Il reste des sujets à régler, concèdent les éco-organismes, notamment les questions du barème des soutiens et les contrats avec les acteurs de l'ESS. « On a été pris par le temps », explique René-Louis Perrier. Mais le président d'Ecologic estime que les « discussions sont constructives » et qu'« une solution peut être trouvée d'ici une quinzaine de jours ». Cet optimisme s'explique, en partie, par le fait que ce fonds s'inscrit dans la continuité de dispositions déjà déployées. Ici, l'un des principaux enjeux concerne le suivi de flux associés à des dispositifs volontaires qui deviennent une obligation réglementaire.

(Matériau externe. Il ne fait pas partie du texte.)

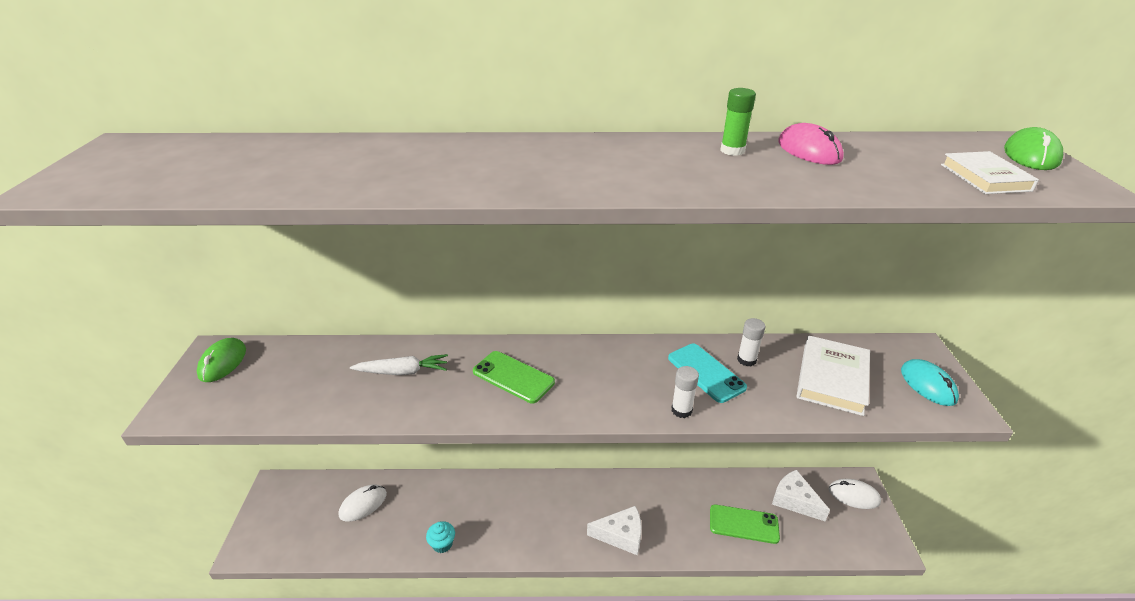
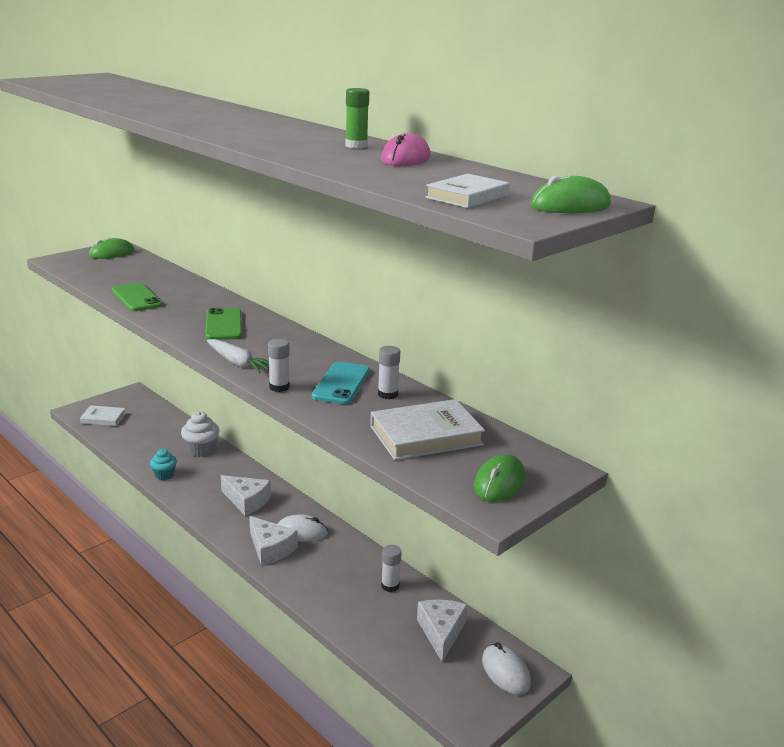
camera: 45 degrees right, 10 degrees down
(288, 536) = (103, 418): none -> white book
(363, 504) = (158, 429): white mouse -> white mouse (301, 532)
(403, 372) = (176, 295): white carrot -> white carrot (238, 363)
(434, 494) = (201, 450): none -> white cupcake
(542, 510) = (247, 501): none -> white cheese
(724, 494) = (390, 586): none -> white glue stick
(743, 524) = (369, 611): green phone -> green phone (136, 298)
(928, 385) = (499, 483): turquoise mouse -> green mouse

Le sujet est un peu plus compliqué pour Soren. « Le réemploi est quelque chose de nouveau pour la filière photovoltaïque et pour Soren », explique Nicolas Defrenne, son directeur général. Il faut notamment fixer les critères de réemploi qui permettront de sélectionner les panneaux aptes à une seconde vie. S'agissant de la mise en œuvre du dispositif, Soren travaille avec Envie 2E Aquitaine, qui prépare, d'ici à cet été, une ligne de réemploi à Saint-Loubès (Gironde). Et Soren de préciser que les compléments attendus par l'État seront apportés au premier trimestre.

Surtout, l'ensemble des acteurs interrogés par Actu-Environnement estiment que Soren fait les frais des différends nettement plus sérieux qui opposent l'État à Ecosystem et Ecologic. Le dossier présenté par l'éco-organisme aurait pu déboucher sur un agrément de six ans. Mais, le ministère de la Transition écologique, craignant les recours, n'aurait pas voulu créer un précédent en validant un dossier incomplet.